• _Exercise material_
= = =

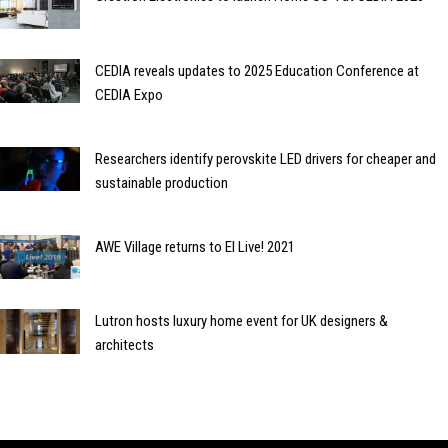
CEDIA reveals updates to 2025 Education Conference at
CEDIA Expo
Researchers identify perovskite LED drivers for cheaper and
sustainable production
AWE Village returns to EI Live! 2021
Lutron hosts luxury home event for UK designers &
architects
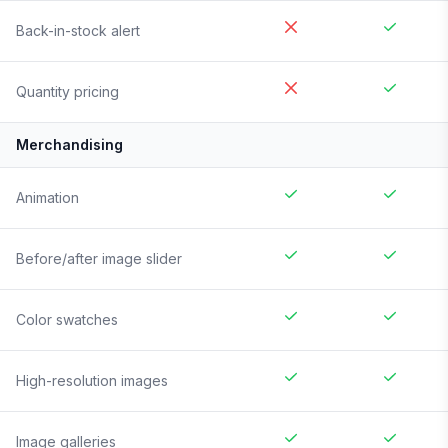
Back-in-stock alert
Quantity pricing
Merchandising
Animation
Before/after image slider
Color swatches
High-resolution images
Image galleries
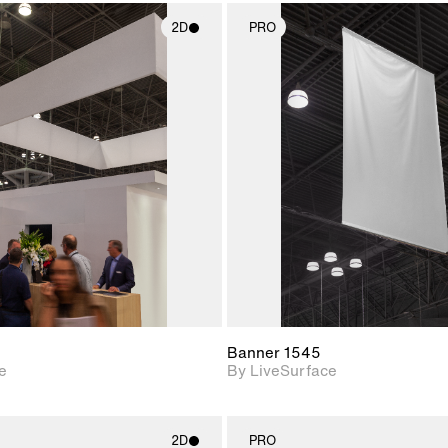
2D
PRO
2D scene with
2D scene w
photographic details.
photograph
Includes support for
Includes s
materials and lighting.
materials a
Banner 1545
e
By LiveSurface
2D
PRO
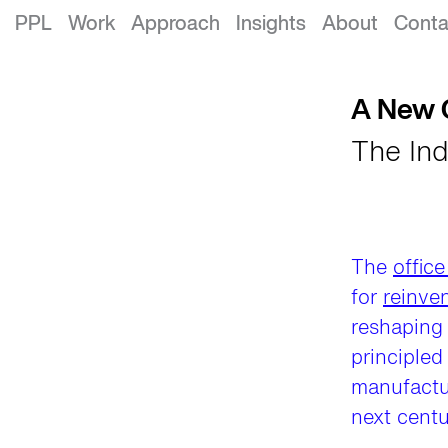
A New Century of Innovation
PPL
Work
Approach
Insights
About
Conta
A New C
The Ind
The
office
for
reinve
reshaping 
principled
manufactur
next centu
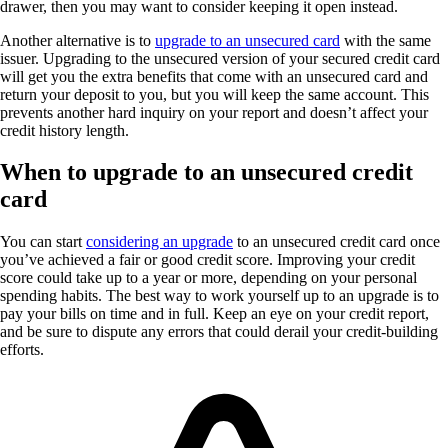
drawer, then you may want to consider keeping it open instead.
Another alternative is to
upgrade to an unsecured card
with the same
issuer. Upgrading to the unsecured version of your secured credit card
will get you the extra benefits that come with an unsecured card and
return your deposit to you, but you will keep the same account. This
prevents another hard inquiry on your report and doesn’t affect your
credit history length.
When to upgrade to an unsecured credit
card
You can start
considering an upgrade
to an unsecured credit card once
you’ve achieved a fair or good credit score. Improving your credit
score could take up to a year or more, depending on your personal
spending habits. The best way to work yourself up to an upgrade is to
pay your bills on time and in full. Keep an eye on your credit report,
and be sure to dispute any errors that could derail your credit-building
efforts.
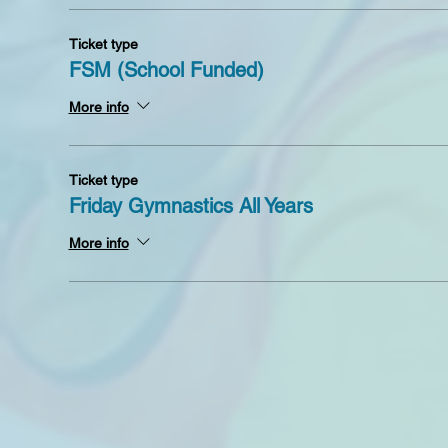
Ticket type
FSM (School Funded)
More info
Ticket type
Friday Gymnastics All Years
More info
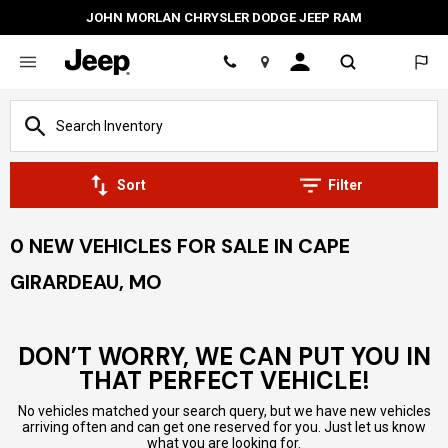
JOHN MORLAN CHRYSLER DODGE JEEP RAM
Location
Sort
Filter
0 NEW VEHICLES FOR SALE IN CAPE
GIRARDEAU, MO
DON’T WORRY, WE CAN PUT YOU IN
THAT PERFECT VEHICLE!
No vehicles matched your search query, but we have new vehicles
arriving often and can get one reserved for you. Just let us know
what you are looking for.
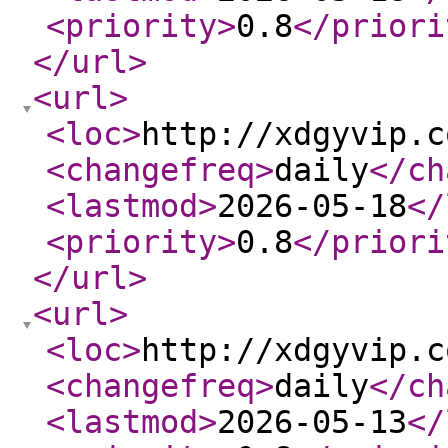
<priority
>
0.8
</priori
</url
>
<url
>
<loc
>
http://xdgyvip.c
<changefreq
>
daily
</ch
<lastmod
>
2026-05-18
</
<priority
>
0.8
</priori
</url
>
<url
>
<loc
>
http://xdgyvip.c
<changefreq
>
daily
</ch
<lastmod
>
2026-05-13
</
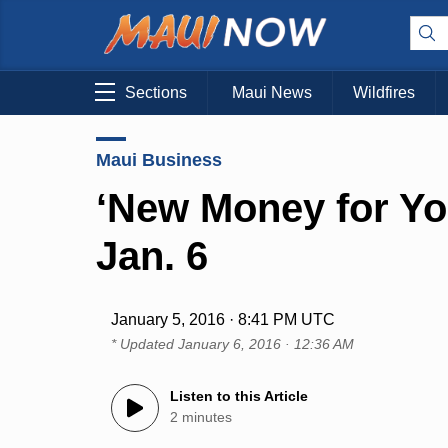
Sections
Maui News
Wildfires
Maui Business
‘New Money for Yo
Jan. 6
January 5, 2016 · 8:41 PM UTC
* Updated
January 6, 2016 · 12:36 AM
Listen to this Article
2 minutes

= = =

• _Your assignment_
From the listing above, copy every line that holds the string "card".

• _Output for this exercise_
upgrade to an unsecured card
issuer. Upgrading to the unsecured version of your secured credit card
will get you the extra benefits that come with an unsecured card and
card
to an unsecured credit card once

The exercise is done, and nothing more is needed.